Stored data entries
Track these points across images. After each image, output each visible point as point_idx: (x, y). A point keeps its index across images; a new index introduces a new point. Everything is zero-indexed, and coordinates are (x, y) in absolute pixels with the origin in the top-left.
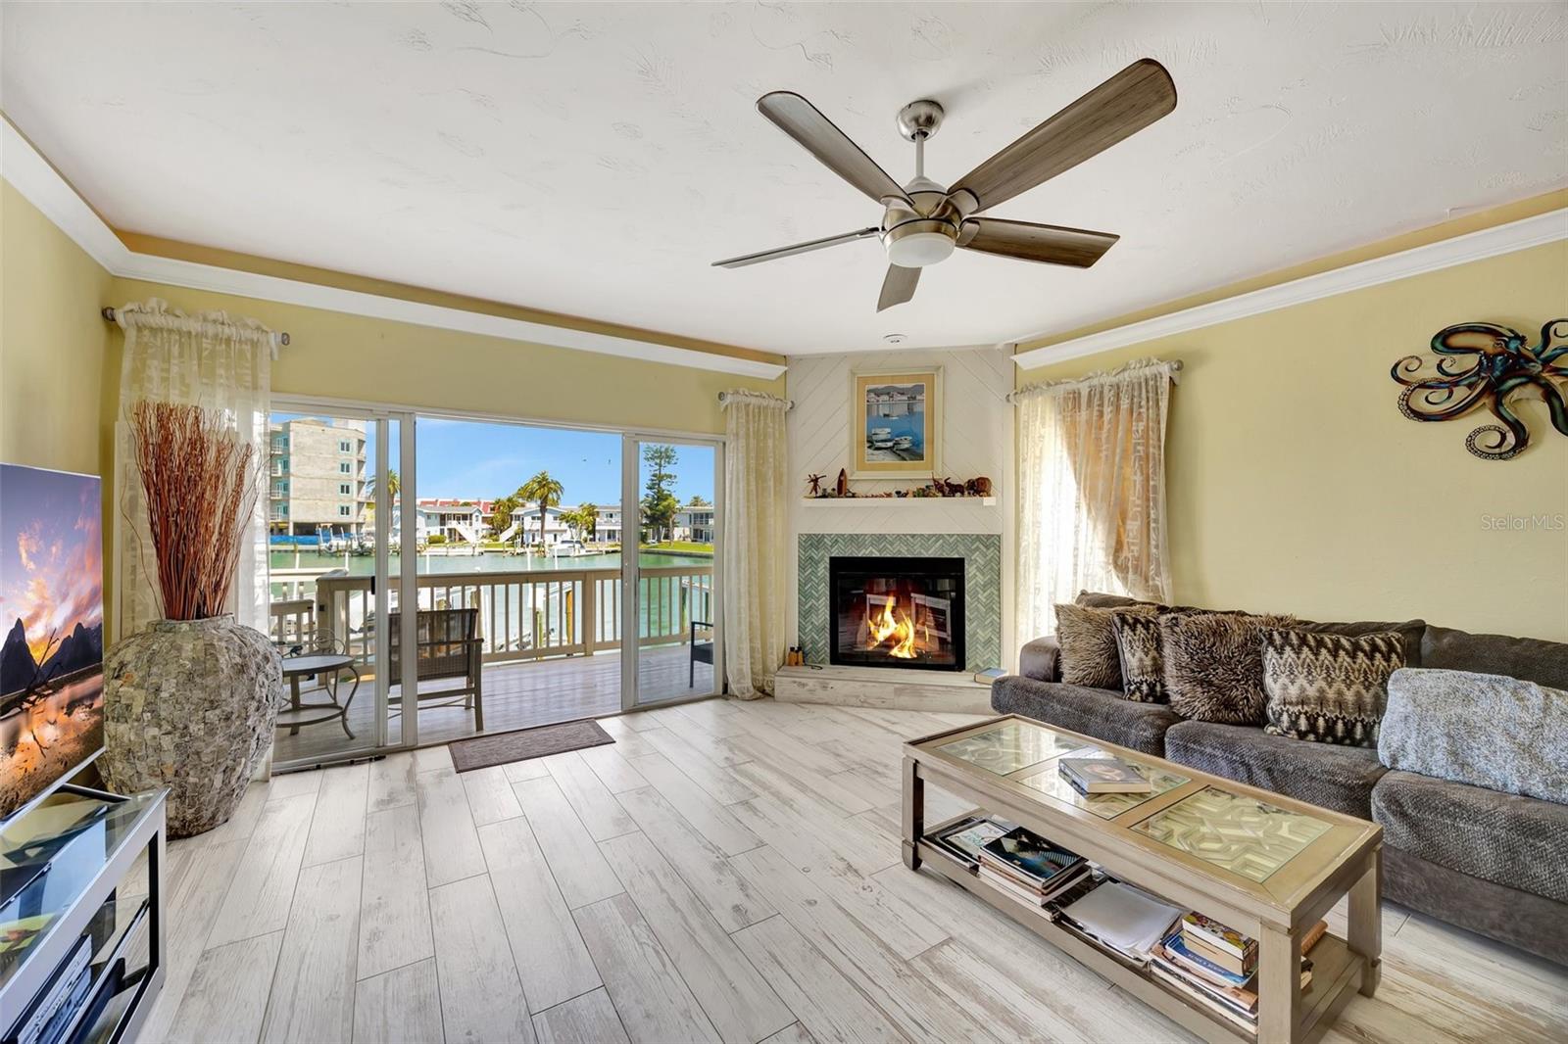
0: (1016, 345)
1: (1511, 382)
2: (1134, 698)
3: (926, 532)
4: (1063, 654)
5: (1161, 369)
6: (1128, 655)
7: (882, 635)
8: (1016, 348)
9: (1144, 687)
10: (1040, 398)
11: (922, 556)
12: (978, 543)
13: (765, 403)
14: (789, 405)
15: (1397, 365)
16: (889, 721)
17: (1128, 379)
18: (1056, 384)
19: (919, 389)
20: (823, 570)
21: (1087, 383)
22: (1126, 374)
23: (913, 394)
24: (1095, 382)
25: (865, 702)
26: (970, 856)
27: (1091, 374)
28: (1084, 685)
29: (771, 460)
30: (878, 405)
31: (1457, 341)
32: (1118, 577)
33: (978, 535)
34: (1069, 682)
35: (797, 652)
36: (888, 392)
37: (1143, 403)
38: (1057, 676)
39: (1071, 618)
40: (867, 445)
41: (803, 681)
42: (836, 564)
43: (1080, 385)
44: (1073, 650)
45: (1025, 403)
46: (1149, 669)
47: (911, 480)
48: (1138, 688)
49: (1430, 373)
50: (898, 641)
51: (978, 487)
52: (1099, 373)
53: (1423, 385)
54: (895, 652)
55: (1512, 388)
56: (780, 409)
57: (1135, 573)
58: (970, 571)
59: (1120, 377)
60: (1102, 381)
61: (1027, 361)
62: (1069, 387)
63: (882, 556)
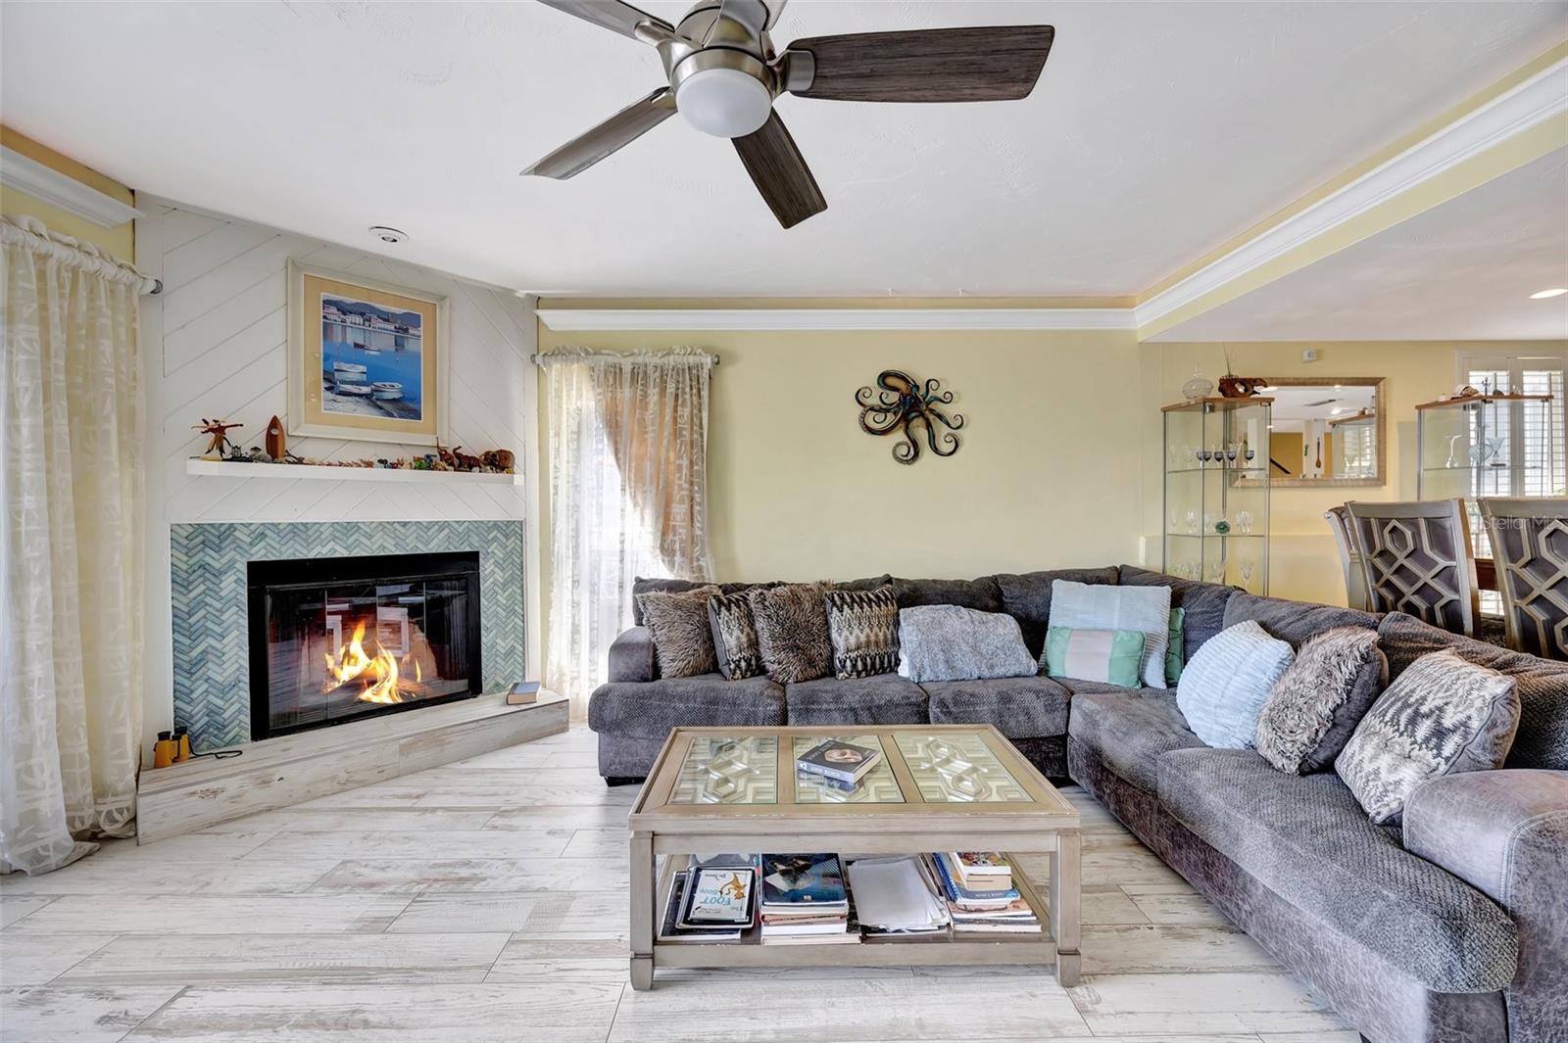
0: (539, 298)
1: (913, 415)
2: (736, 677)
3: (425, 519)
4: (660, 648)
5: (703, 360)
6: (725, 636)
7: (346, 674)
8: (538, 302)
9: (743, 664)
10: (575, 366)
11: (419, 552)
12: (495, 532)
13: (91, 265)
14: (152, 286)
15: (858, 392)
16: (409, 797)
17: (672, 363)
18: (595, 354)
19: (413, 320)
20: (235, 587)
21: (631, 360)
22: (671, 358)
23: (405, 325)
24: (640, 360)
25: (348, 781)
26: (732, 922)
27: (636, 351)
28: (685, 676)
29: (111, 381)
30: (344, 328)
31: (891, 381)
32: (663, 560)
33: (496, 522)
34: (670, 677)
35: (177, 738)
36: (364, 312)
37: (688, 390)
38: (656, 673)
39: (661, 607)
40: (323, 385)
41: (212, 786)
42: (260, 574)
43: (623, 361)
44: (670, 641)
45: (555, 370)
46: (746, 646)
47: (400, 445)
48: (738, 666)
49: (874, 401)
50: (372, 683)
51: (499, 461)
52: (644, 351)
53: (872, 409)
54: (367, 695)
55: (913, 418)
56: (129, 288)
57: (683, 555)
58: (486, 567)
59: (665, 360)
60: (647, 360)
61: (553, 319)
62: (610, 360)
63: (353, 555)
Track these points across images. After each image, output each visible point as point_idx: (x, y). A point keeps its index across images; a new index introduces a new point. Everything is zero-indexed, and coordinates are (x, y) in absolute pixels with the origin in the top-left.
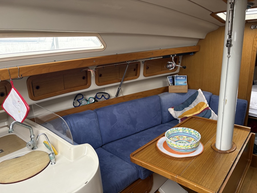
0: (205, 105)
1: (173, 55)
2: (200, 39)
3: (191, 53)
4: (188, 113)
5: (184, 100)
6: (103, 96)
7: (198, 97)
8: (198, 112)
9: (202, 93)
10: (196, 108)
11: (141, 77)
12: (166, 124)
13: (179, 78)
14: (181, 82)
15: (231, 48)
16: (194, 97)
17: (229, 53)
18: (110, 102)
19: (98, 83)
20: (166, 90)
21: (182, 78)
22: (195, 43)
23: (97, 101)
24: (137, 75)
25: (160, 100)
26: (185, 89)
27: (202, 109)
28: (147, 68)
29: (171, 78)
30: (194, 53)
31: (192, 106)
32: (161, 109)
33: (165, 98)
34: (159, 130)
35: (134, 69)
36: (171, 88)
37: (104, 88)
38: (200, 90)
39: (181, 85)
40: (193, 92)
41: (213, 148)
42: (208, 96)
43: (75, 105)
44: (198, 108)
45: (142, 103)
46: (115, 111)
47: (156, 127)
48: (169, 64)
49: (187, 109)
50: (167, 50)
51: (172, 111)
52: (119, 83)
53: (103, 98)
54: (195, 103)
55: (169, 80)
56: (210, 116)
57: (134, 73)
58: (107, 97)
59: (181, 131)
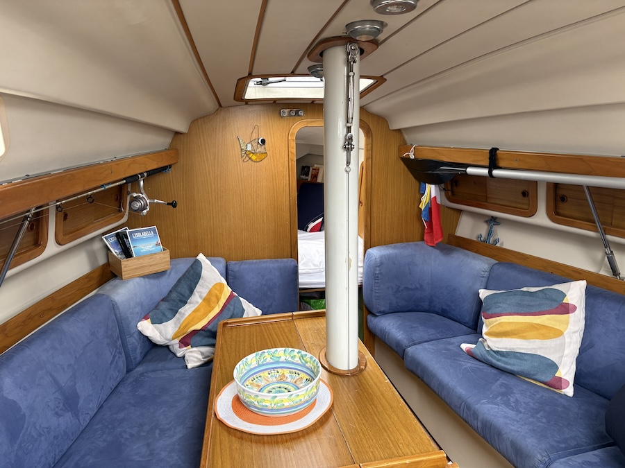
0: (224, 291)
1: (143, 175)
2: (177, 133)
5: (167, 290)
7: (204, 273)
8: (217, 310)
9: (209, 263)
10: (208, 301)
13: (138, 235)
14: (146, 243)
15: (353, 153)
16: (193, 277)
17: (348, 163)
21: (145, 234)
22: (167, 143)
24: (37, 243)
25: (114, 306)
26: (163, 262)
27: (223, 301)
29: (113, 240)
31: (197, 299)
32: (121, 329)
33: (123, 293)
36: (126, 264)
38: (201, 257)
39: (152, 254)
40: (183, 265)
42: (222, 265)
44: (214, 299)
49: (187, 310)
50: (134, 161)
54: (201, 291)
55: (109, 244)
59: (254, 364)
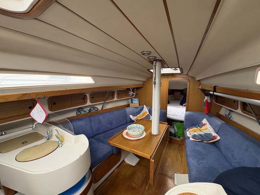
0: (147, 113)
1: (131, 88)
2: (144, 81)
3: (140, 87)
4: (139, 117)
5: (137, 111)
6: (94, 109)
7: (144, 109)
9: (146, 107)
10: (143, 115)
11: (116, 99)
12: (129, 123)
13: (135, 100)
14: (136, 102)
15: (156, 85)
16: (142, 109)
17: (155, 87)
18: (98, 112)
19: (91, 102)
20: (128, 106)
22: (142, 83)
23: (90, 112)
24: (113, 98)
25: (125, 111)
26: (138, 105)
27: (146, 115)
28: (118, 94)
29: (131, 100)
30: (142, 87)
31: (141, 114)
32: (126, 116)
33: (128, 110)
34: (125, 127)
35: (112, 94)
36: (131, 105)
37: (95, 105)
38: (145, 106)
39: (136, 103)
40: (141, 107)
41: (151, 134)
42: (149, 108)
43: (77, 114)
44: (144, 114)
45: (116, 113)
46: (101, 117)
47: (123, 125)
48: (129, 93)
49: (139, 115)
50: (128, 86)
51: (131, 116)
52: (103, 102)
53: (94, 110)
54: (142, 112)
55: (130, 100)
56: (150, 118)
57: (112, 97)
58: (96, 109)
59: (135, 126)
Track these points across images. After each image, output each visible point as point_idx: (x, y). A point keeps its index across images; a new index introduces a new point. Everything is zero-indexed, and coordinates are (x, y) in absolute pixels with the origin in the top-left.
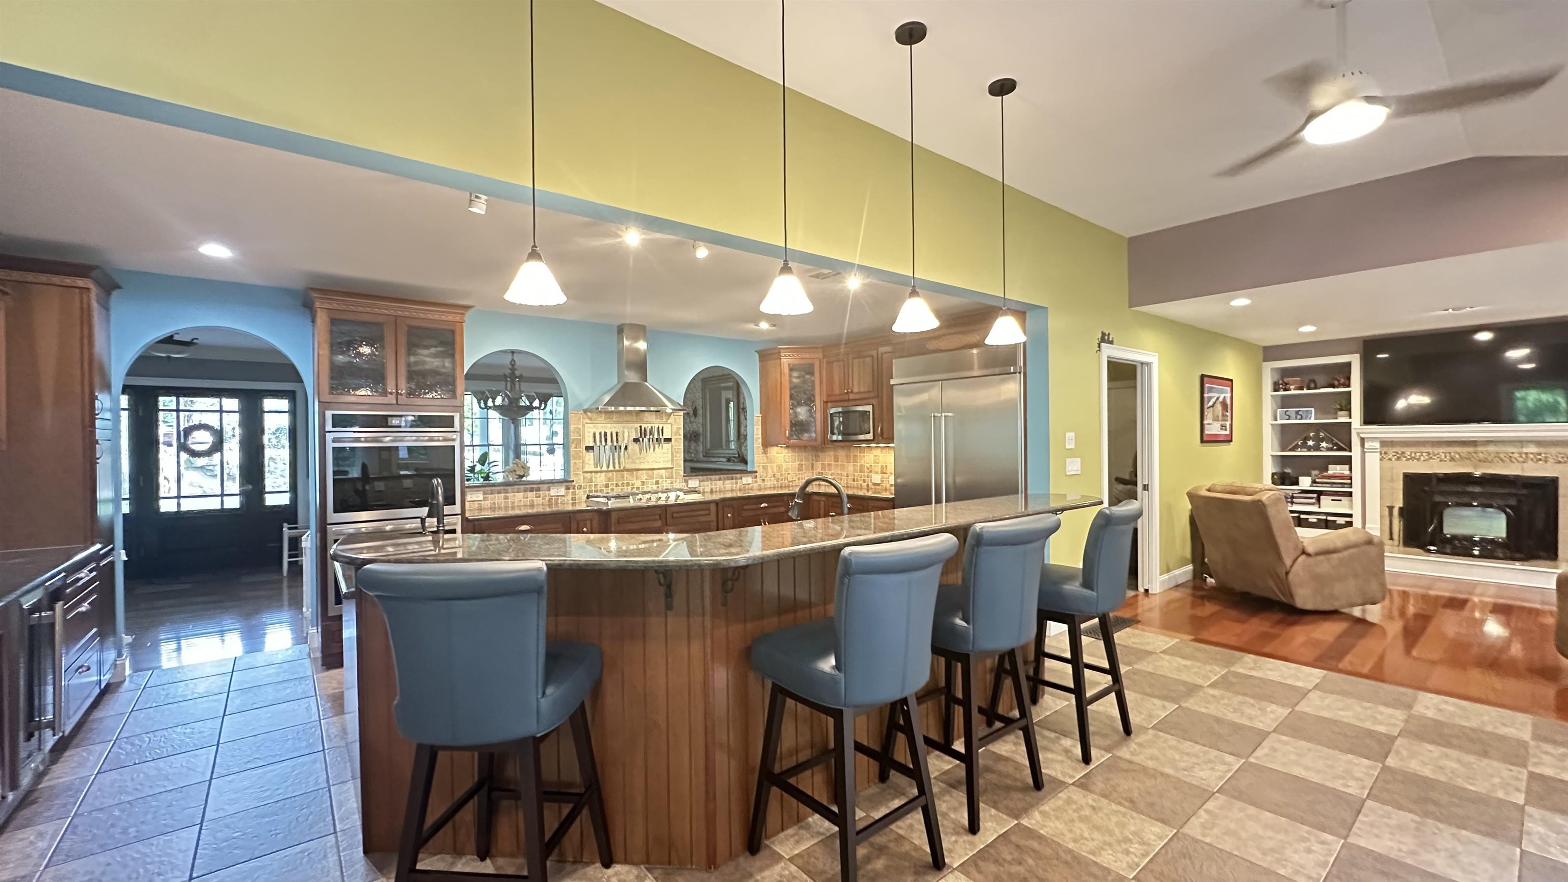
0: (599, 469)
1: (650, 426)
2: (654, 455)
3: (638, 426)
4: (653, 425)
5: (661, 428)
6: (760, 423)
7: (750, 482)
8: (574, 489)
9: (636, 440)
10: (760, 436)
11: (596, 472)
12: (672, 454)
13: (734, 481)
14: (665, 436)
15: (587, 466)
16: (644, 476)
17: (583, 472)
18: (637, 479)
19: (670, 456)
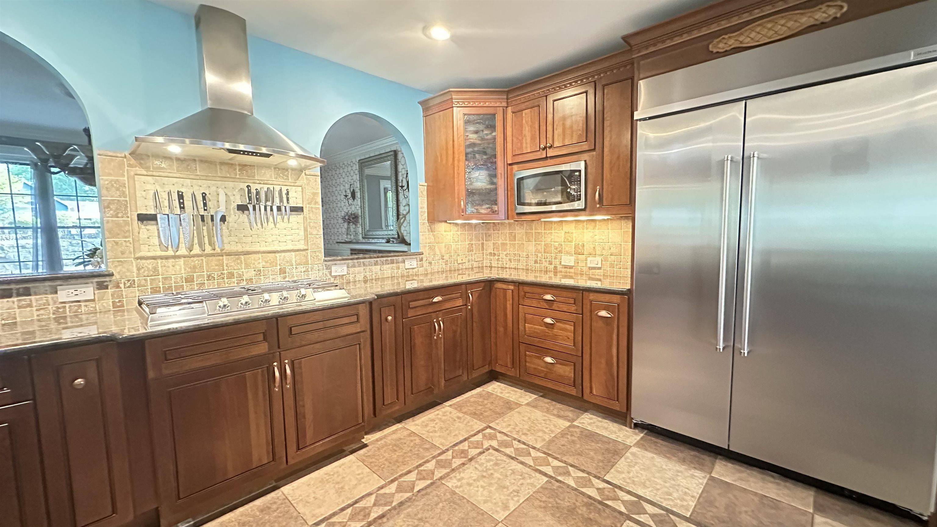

*WHAT THE TASK ASKS*
Reproduce the lines from the start of the stored data entries through the line that contains "49: (874, 401)", with both ends included. Leave the pictures out.

*FINAL ANSWER*
Track these points across images. After each image, output each visible point as point_idx: (x, y). A point keeps its index across images; a new index introduces a new point. Everything is zero-indexed, and coordinates are (x, y) in absolute pixels with the origin in the top-left.
0: (1016, 345)
1: (1511, 382)
2: (1134, 698)
3: (926, 532)
4: (1063, 654)
5: (1161, 369)
6: (1128, 655)
7: (882, 635)
8: (1016, 348)
9: (1144, 687)
10: (1040, 398)
11: (922, 556)
12: (978, 543)
13: (765, 403)
14: (789, 405)
15: (1397, 365)
16: (889, 721)
17: (1128, 379)
18: (1056, 384)
19: (919, 389)
20: (823, 570)
21: (1087, 383)
22: (1126, 374)
23: (913, 394)
24: (1095, 382)
25: (865, 702)
26: (970, 856)
27: (1091, 374)
28: (1084, 685)
29: (771, 460)
30: (878, 405)
31: (1457, 341)
32: (1118, 577)
33: (978, 535)
34: (1069, 682)
35: (797, 652)
36: (888, 392)
37: (1143, 403)
38: (1057, 676)
39: (1071, 618)
40: (867, 445)
41: (803, 681)
42: (836, 564)
43: (1080, 385)
44: (1073, 650)
45: (1025, 403)
46: (1149, 669)
47: (911, 480)
48: (1138, 688)
49: (1430, 373)
50: (898, 641)
51: (978, 487)
52: (1099, 373)
53: (1423, 385)
54: (895, 652)
55: (1512, 388)
56: (780, 409)
57: (1135, 573)
58: (970, 571)
59: (1120, 377)
60: (1102, 381)
61: (1027, 361)
62: (1069, 387)
63: (882, 556)
0: (539, 298)
1: (913, 415)
2: (736, 677)
3: (425, 519)
4: (660, 648)
5: (703, 360)
6: (725, 636)
7: (346, 674)
8: (538, 302)
9: (743, 664)
10: (575, 366)
11: (419, 552)
12: (495, 532)
13: (91, 265)
14: (152, 286)
15: (858, 392)
16: (409, 797)
17: (672, 363)
18: (595, 354)
19: (413, 320)
20: (235, 587)
21: (631, 360)
22: (671, 358)
23: (405, 325)
24: (640, 360)
25: (348, 781)
26: (732, 922)
27: (636, 351)
28: (685, 676)
29: (111, 381)
30: (344, 328)
31: (891, 381)
32: (663, 560)
33: (496, 522)
34: (670, 677)
35: (177, 738)
36: (364, 312)
37: (688, 390)
38: (656, 673)
39: (661, 607)
40: (323, 385)
41: (212, 786)
42: (260, 574)
43: (623, 361)
44: (670, 641)
45: (555, 370)
46: (746, 646)
47: (400, 445)
48: (738, 666)
49: (874, 401)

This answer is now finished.